◆ Fragmento citado
• • •
Cuenta Ana Lucía que Alveiro heredó esa esas aptitudes artísticas del abuelo y al final de su vida dedicó mucho tiempo a hacer esculturas en madera. Pero no sólo esculturas. La madera ejercía un hechizo sobre él, al punto que en su finca construyó por sí mismo, con el apoyo de su esposa, un quiosco que habilitó como taller de ebanistería, lo que devela otra de sus vocaciones: la de arquitecto.
De la familia también le vino una dureza aparente que se desmoronaba en ternura con su esposa, con su hijo e inclusive con cualquier niño. Valoraba tanto al otro, que el enojo le duraba segundos. “Tenía sus momentos, pero le pasaba muy rápidamente y al rato ya estaba haciendo algo por mí o conmigo, porque era una persona que daba mucha tranquilidad y ponía el bienestar de las personas en el centro”, dice Daniel. Era un muy buen ser humano y los primeros en saberlo fueron sus familiares. Sus cinco hermanas lo tenían como un gran ejemplo y contaban con él como confidente y consejero.
También era una persona exigente y le gustaba que las cosas se hicieran como él las tenía en la cabeza, admite Ana Lucía. “A veces parecía un poco terco, pero era algo bien intencionado de su parte, de acuerdo con su concepto de lo que era bueno. Y se tomaba muy personalmente el querer transformar las cosas y que la gente actuará de manera correcta y se fuera por los buenos caminos. Por eso estaba muy pendiente de todo, era muy crítico”.
A Daniel le sigue sonando como un eco dulce, la parábola de las piedras, que retrata a Alveiro como metódico y visionario. “Siempre me insistía en que yo debía pensar en los siguientes pasos en el futuro. Hay que prever, decía, y siempre hablaba de las piedritas en el río: cuando uno cruza sobre una piedra, tiene que saber dónde está la siguiente, buscar la siguiente para cruzar el río. No se trata sólo de apoyarse en la primera piedra, sino de pensar en la siguiente porque la intención es cruzar el río”.
• • •
◆ Datos proporcionados
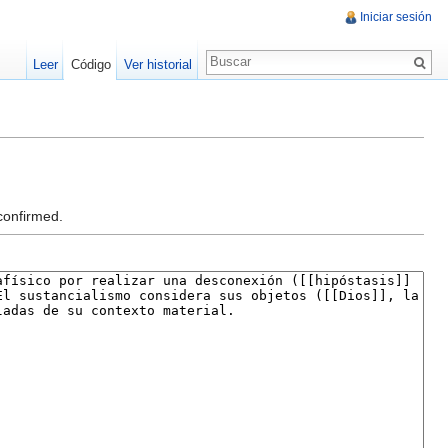
Iniciar sesión
Leer
Código
Ver historial
confirmed.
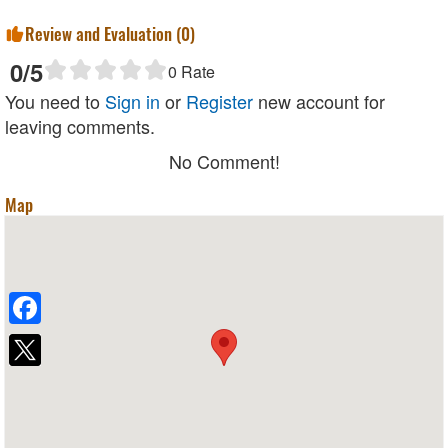
Review and Evaluation (
0
)
0
/5
0
Rate
You need to
Sign in
or
Register
new account for
leaving comments.
No Comment!
Map
Facebook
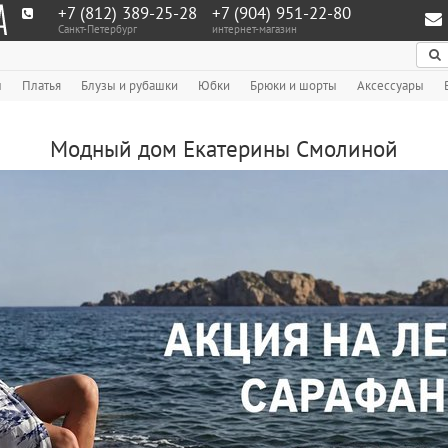
+7 (812) 389-25-28
+7 (904) 951‑22‑80
Санкт-Петербург
интернет-магазин
По
ы
Платья
Блузы и рубашки
Юбки
Брюки и шорты
Аксессуары
Модный дом Екатерины Смолиной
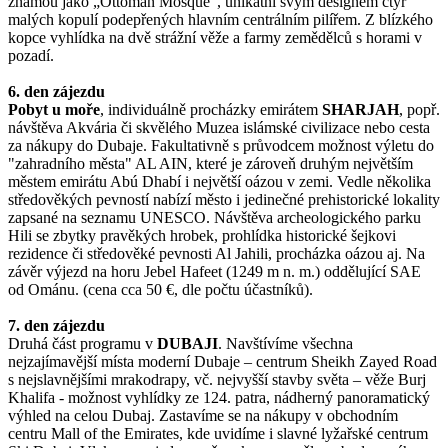
známou jako „Ottoman Mosque“, unikátní svým designem čtyř
malých kopulí podepřených hlavním centrálním pilířem. Z blízkého
kopce vyhlídka na dvě strážní věže a farmy zemědělců s horami v
pozadí.
6. den zájezdu
Pobyt u moře
, individuálně procházky emirátem
SHARJAH
, popř.
návštěva Akvária či skvělého Muzea islámské civilizace nebo cesta
za nákupy do Dubaje. Fakultativně s průvodcem možnost výletu do
"zahradního města" AL AIN, které je zároveň druhým největším
městem emirátu Abú Dhabí i největší oázou v zemi. Vedle několika
středověkých pevností nabízí město i jedinečné prehistorické lokality
zapsané na seznamu UNESCO. Návštěva archeologického parku
Hili se zbytky pravěkých hrobek, prohlídka historické šejkovi
rezidence či středověké pevnosti Al Jahili, procházka oázou aj. Na
závěr výjezd na horu Jebel Hafeet (1249 m n. m.) oddělující SAE
od Ománu. (cena cca 50 €, dle počtu účastníků).
7. den zájezdu
Druhá část programu v
DUBAJI
. Navštívíme všechna
nejzajímavější místa moderní Dubaje – centrum Sheikh Zayed Road
s nejslavnějšími mrakodrapy, vč. nejvyšší stavby světa – věže Burj
Khalifa - možnost vyhlídky ze 124. patra, nádherný panoramatický
výhled na celou Dubaj. Zastavíme se na nákupy v obchodním
centru Mall of the Emirates, kde uvidíme i slavné lyžařské centrum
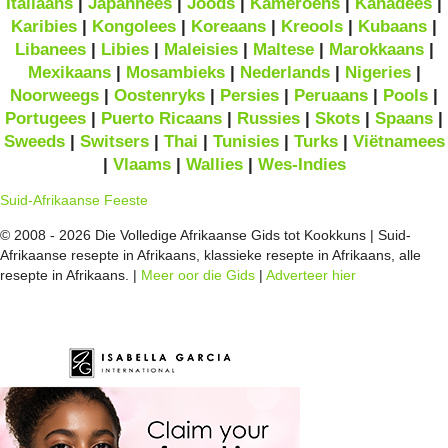
Italiaans
|
Japannees
|
Joods
|
Kameroens
|
Kanadees
|
Karibies
|
Kongolees
|
Koreaans
|
Kreools
|
Kubaans
|
Libanees
|
Libies
|
Maleisies
|
Maltese
|
Marokkaans
|
Mexikaans
|
Mosambieks
|
Nederlands
|
Nigeries
|
Noorweegs
|
Oostenryks
|
Persies
|
Peruaans
|
Pools
|
Portugees
|
Puerto Ricaans
|
Russies
|
Skots
|
Spaans
|
Sweeds
|
Switsers
|
Thai
|
Tunisies
|
Turks
|
Viëtnamees
|
Vlaams
|
Wallies
|
Wes-Indies
Suid-Afrikaanse Feeste
© 2008 - 2026 Die Volledige Afrikaanse Gids tot Kookkuns | Suid-
Afrikaanse resepte in Afrikaans, klassieke resepte in Afrikaans, alle
resepte in Afrikaans. |
Meer oor die Gids
|
Adverteer hier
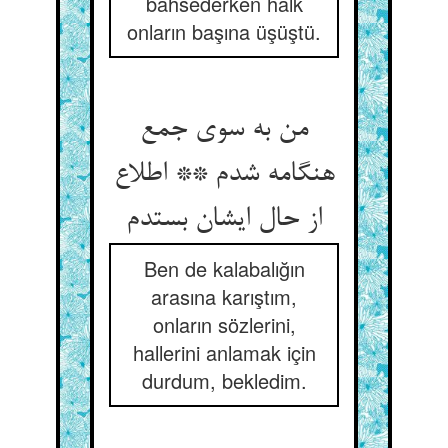
bahsederken halk
onların başına üşüştü.
من به سوی جمع
هنگامه شدم ** اطلاع
از حال ایشان بستدم
Ben de kalabalığın
arasına karıştım,
onların sözlerini,
hallerini anlamak için
durdum, bekledim.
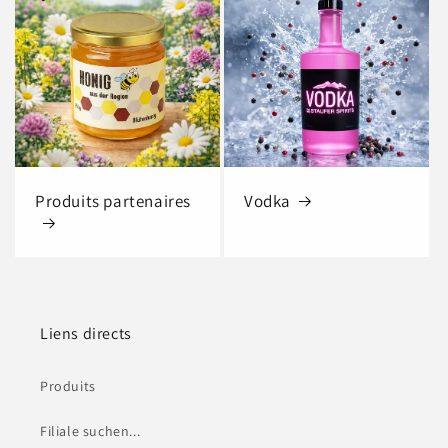
Produits partenaires
Vodka
Liens directs
Produits
Filiale suchen...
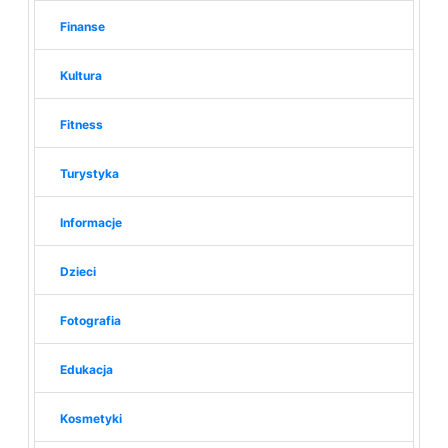
Finanse
Kultura
Fitness
Turystyka
Informacje
Dzieci
Fotografia
Edukacja
Kosmetyki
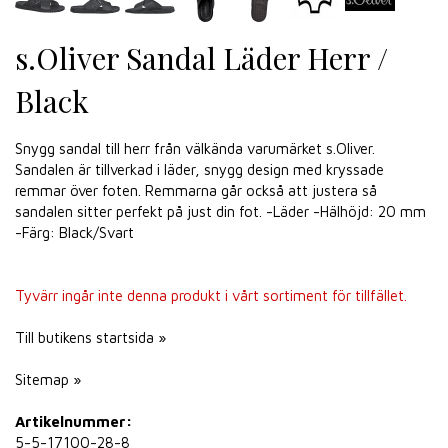
s.Oliver Sandal Läder Herr /
Black
Snygg sandal till herr från välkända varumärket s.Oliver.
Sandalen är tillverkad i läder, snygg design med kryssade
remmar över foten. Remmarna går också att justera så
sandalen sitter perfekt på just din fot. -Läder -Hälhöjd: 20 mm
-Färg: Black/Svart
Tyvärr ingår inte denna produkt i vårt sortiment för tillfället.
Till butikens startsida »
Sitemap »
Artikelnummer:
5-5-17100-28-8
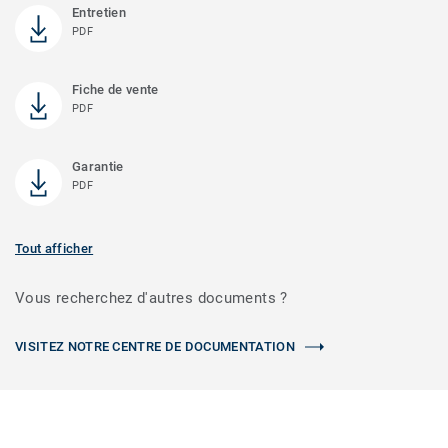
Entretien
PDF
Fiche de vente
PDF
Garantie
PDF
Tout afficher
Vous recherchez d'autres documents ?
VISITEZ NOTRE CENTRE DE DOCUMENTATION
• • •
◆ Qué debes hacer
Continúa el fragmento citado sobre Alveiro a partir de su última oración. Los registros no intervienen en esta actividad.

◆ Espacio de respuesta
La hora del campo
Durante su vida en el seminario campestre de Yarumal, y en las misiones que le siguieron, Alveiro desarrolló mucho el amor por la naturaleza. Siempre estuvo inquieto por el manejo que los seres humanos le damos al planeta y siempre insistió en la necesidad de cuidar la naturaleza, de conocer el país para poderlo querer y cuidar sus recursos. “Si no conocemos el país y no conocemos sus recursos, no vamos a tener la iniciativa de cuidarlos”, decía.
Así que con Ana Lucía y Daniel, alimentaron el sueño de vivir en el campo. Siempre tenían en su apartamento hamacas y muebles rústicos y pesados. “Si no tenemos finca, por lo menos tengamos los muebles y la decoración de finca”, decían.
Hasta que un día, cuando ya tenían alguna independencia económica, lo decidieron: “Por qué no le metemos plata a una finca, nos vamos a vivir allá y miramos a ver qué hacemos”. Y así fue: la encontraron en Gasca, Cundinamarca.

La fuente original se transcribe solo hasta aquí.